* _WHAT THE TASK ASKS_: All lines from the one containing "left hip: (273, 318)" through the final line of the listing below are to be retyped exactly; nothing else goes in the result.
--- RECORDS PROVIDED ---
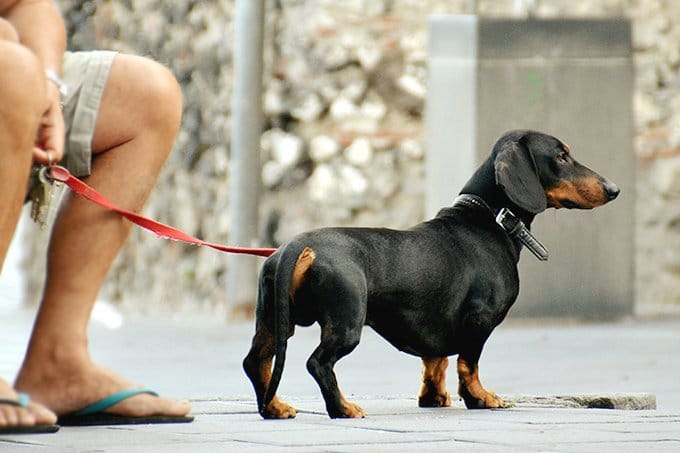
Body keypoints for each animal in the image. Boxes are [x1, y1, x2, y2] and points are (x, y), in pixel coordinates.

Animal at [242, 129, 620, 418]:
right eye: (561, 156)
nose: (614, 189)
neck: (489, 220)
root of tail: (298, 245)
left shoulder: (435, 321)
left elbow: (435, 362)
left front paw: (434, 398)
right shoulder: (479, 321)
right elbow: (469, 364)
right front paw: (481, 398)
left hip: (273, 318)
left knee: (256, 362)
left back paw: (274, 407)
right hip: (345, 323)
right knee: (318, 363)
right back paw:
---
* _RESPONSE AREA_:
left hip: (273, 318)
left knee: (256, 362)
left back paw: (274, 407)
right hip: (345, 323)
right knee: (318, 363)
right back paw:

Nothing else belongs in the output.